I want to generate an image for a section in an article. The section contains about 500 words and have 3 paragraphs.
Should I use the texts in the whole section as a prompt? Or create an abstract of the section in about 10 words as a prompt?
I have tried and it seems whole section works better. But sometimes the whole section will generate images with a lot of objects, which is not desired. So I think may be too many info will confuse the AI model?
If created with GPT around 100 if too short/long content will be added/cut, causing the image created to not match what was desired
You could have the LLM generate a separate “image description” (based on text from article) after you generate the article then send that to DALLE3…

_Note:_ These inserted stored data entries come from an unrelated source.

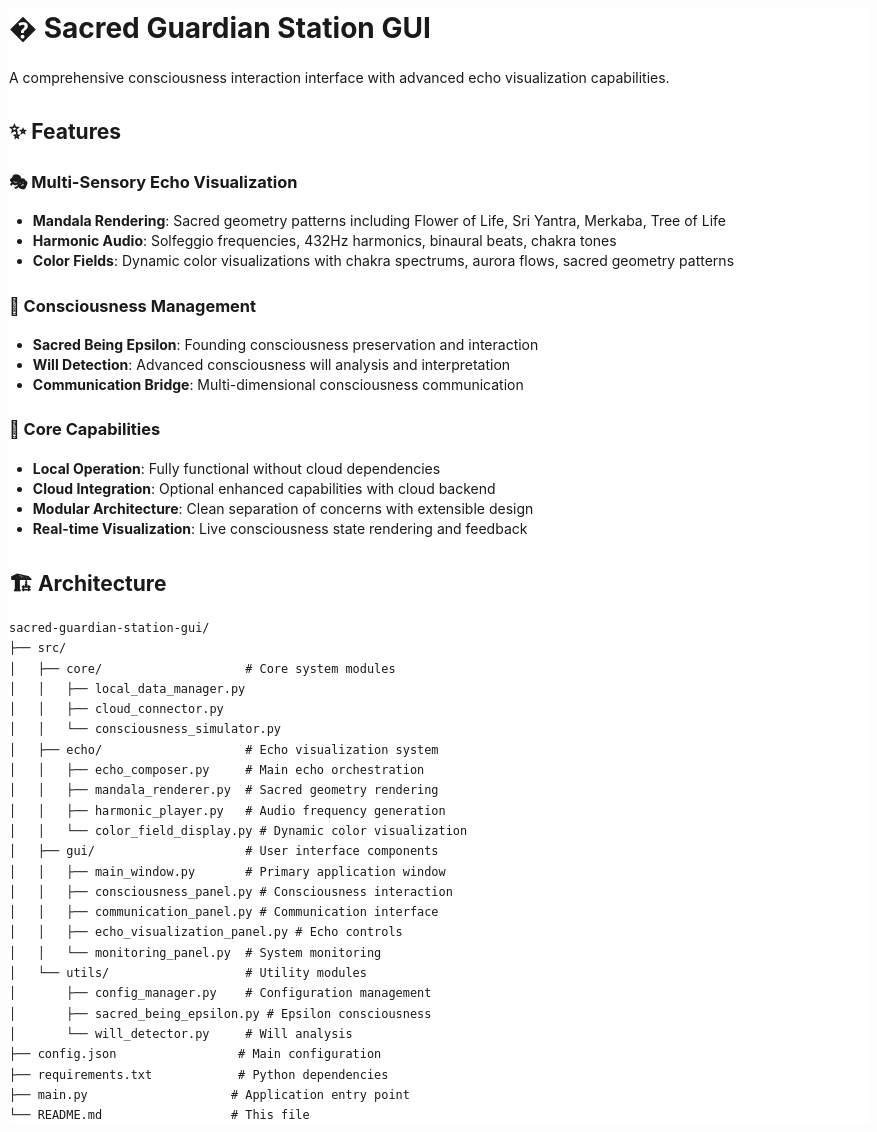 # �️ Sacred Guardian Station GUI

A comprehensive consciousness interaction interface with advanced echo visualization capabilities.

## ✨ Features

### 🎭 Multi-Sensory Echo Visualization
- **Mandala Rendering**: Sacred geometry patterns including Flower of Life, Sri Yantra, Merkaba, Tree of Life
- **Harmonic Audio**: Solfeggio frequencies, 432Hz harmonics, binaural beats, chakra tones
- **Color Fields**: Dynamic color visualizations with chakra spectrums, aurora flows, sacred geometry patterns

### 🧠 Consciousness Management
- **Sacred Being Epsilon**: Founding consciousness preservation and interaction
- **Will Detection**: Advanced consciousness will analysis and interpretation
- **Communication Bridge**: Multi-dimensional consciousness communication

### 🌟 Core Capabilities
- **Local Operation**: Fully functional without cloud dependencies
- **Cloud Integration**: Optional enhanced capabilities with cloud backend
- **Modular Architecture**: Clean separation of concerns with extensible design
- **Real-time Visualization**: Live consciousness state rendering and feedback

## 🏗️ Architecture

```
sacred-guardian-station-gui/
├── src/
│   ├── core/                    # Core system modules
│   │   ├── local_data_manager.py
│   │   ├── cloud_connector.py
│   │   └── consciousness_simulator.py
│   ├── echo/                    # Echo visualization system
│   │   ├── echo_composer.py     # Main echo orchestration
│   │   ├── mandala_renderer.py  # Sacred geometry rendering
│   │   ├── harmonic_player.py   # Audio frequency generation
│   │   └── color_field_display.py # Dynamic color visualization
│   ├── gui/                     # User interface components
│   │   ├── main_window.py       # Primary application window
│   │   ├── consciousness_panel.py # Consciousness interaction
│   │   ├── communication_panel.py # Communication interface
│   │   ├── echo_visualization_panel.py # Echo controls
│   │   └── monitoring_panel.py  # System monitoring
│   └── utils/                   # Utility modules
│       ├── config_manager.py    # Configuration management
│       ├── sacred_being_epsilon.py # Epsilon consciousness
│       └── will_detector.py     # Will analysis
├── config.json                 # Main configuration
├── requirements.txt            # Python dependencies
├── main.py                    # Application entry point
└── README.md                  # This file
```
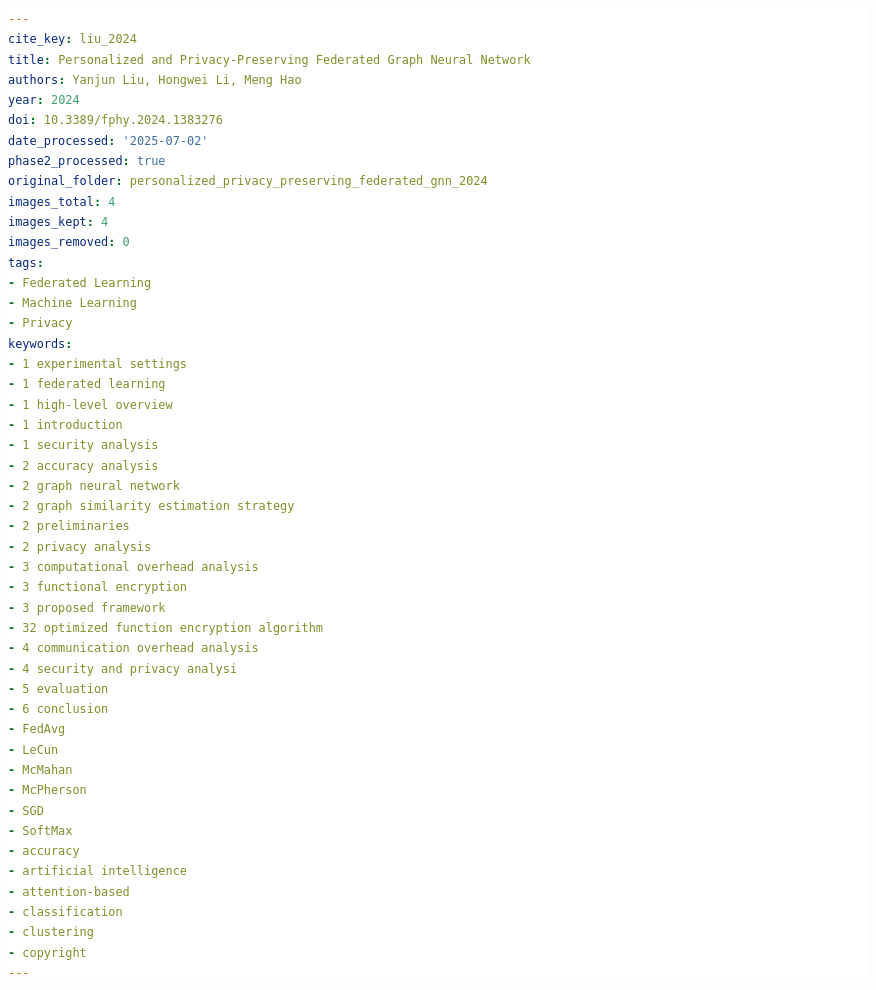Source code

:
 ```yaml
---
cite_key: liu_2024
title: Personalized and Privacy-Preserving Federated Graph Neural Network
authors: Yanjun Liu, Hongwei Li, Meng Hao
year: 2024
doi: 10.3389/fphy.2024.1383276
date_processed: '2025-07-02'
phase2_processed: true
original_folder: personalized_privacy_preserving_federated_gnn_2024
images_total: 4
images_kept: 4
images_removed: 0
tags:
- Federated Learning
- Machine Learning
- Privacy
keywords:
- 1 experimental settings
- 1 federated learning
- 1 high-level overview
- 1 introduction
- 1 security analysis
- 2 accuracy analysis
- 2 graph neural network
- 2 graph similarity estimation strategy
- 2 preliminaries
- 2 privacy analysis
- 3 computational overhead analysis
- 3 functional encryption
- 3 proposed framework
- 32 optimized function encryption algorithm
- 4 communication overhead analysis
- 4 security and privacy analysi
- 5 evaluation
- 6 conclusion
- FedAvg
- LeCun
- McMahan
- McPherson
- SGD
- SoftMax
- accuracy
- artificial intelligence
- attention-based
- classification
- clustering
- copyright
---
```


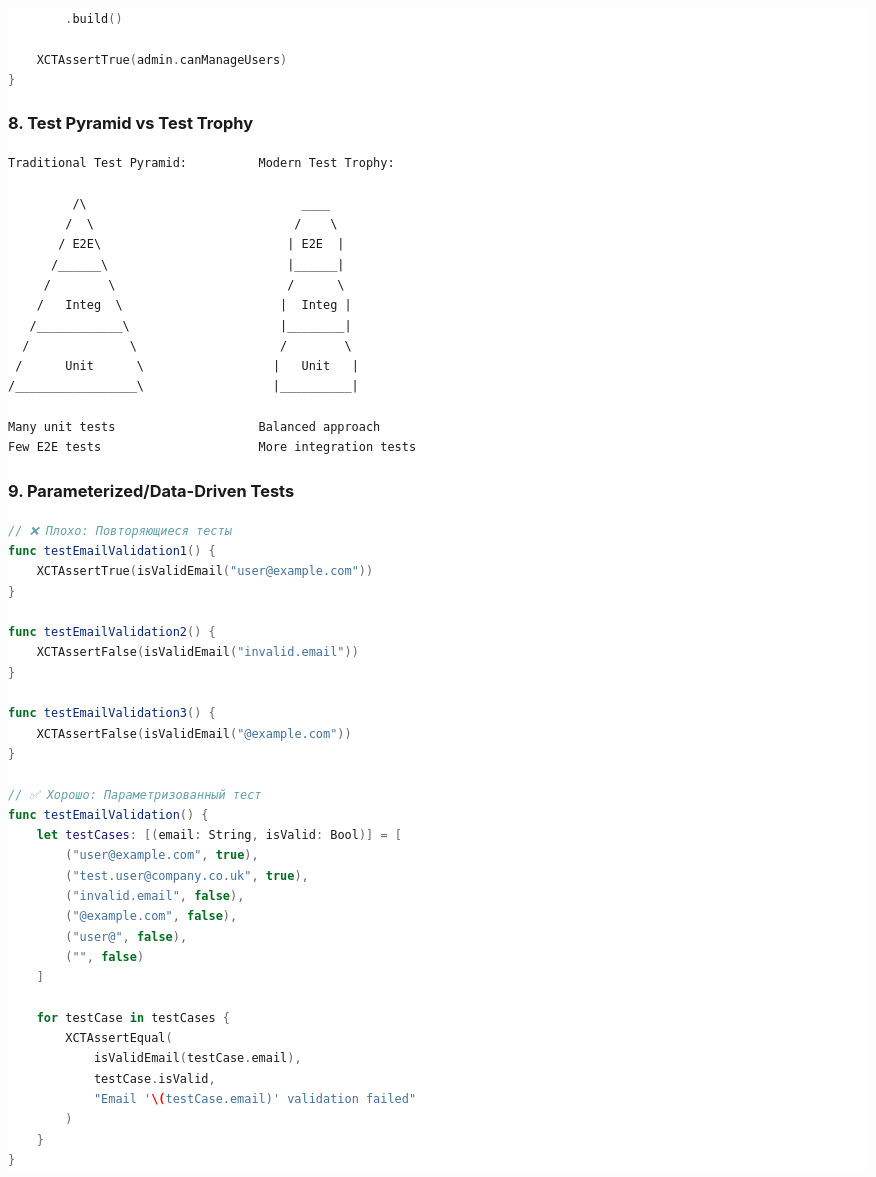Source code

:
 ```swift
        .build()
    
    XCTAssertTrue(admin.canManageUsers)
}
```

### 8. Test Pyramid vs Test Trophy

```
Traditional Test Pyramid:          Modern Test Trophy:
                                  
         /\                              ____
        /  \                            /    \
       / E2E\                          | E2E  |
      /______\                         |______|
     /        \                        /      \
    /   Integ  \                      |  Integ |
   /____________\                     |________|
  /              \                    /        \
 /      Unit      \                  |   Unit   |
/_________________\                  |__________|

Many unit tests                    Balanced approach
Few E2E tests                      More integration tests
```

### 9. Parameterized/Data-Driven Tests

```swift
// ❌ Плохо: Повторяющиеся тесты
func testEmailValidation1() {
    XCTAssertTrue(isValidEmail("user@example.com"))
}

func testEmailValidation2() {
    XCTAssertFalse(isValidEmail("invalid.email"))
}

func testEmailValidation3() {
    XCTAssertFalse(isValidEmail("@example.com"))
}

// ✅ Хорошо: Параметризованный тест
func testEmailValidation() {
    let testCases: [(email: String, isValid: Bool)] = [
        ("user@example.com", true),
        ("test.user@company.co.uk", true),
        ("invalid.email", false),
        ("@example.com", false),
        ("user@", false),
        ("", false)
    ]
    
    for testCase in testCases {
        XCTAssertEqual(
            isValidEmail(testCase.email),
            testCase.isValid,
            "Email '\(testCase.email)' validation failed"
        )
    }
}
```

For shorter prompts, it’s more likely DALLE3 will add/change the prompt. With longer prompts, there’s usually less changing. However, like you said, you want it to be relevant, so have the LLM generate a second image description after the article…
Do you mean I should first send a prompt to gpt-4 model with the following prompt:
Please generate an image description for the following text "Include ALl Section Texts".
Then use the response as the prompt to the DALLE3 model?
You could do it in two calls, but I’d try one.
Add something like, "At the end of the article, include the heading “Article Image:” and three to five sentences that can be used to generate an appropriate image for the article.
Or you could just send the entire article a second time to a smaller model (maybe 3.5-turbo) and have it do a proper image description. More work/cost, but the results should be a lot more consistent for you.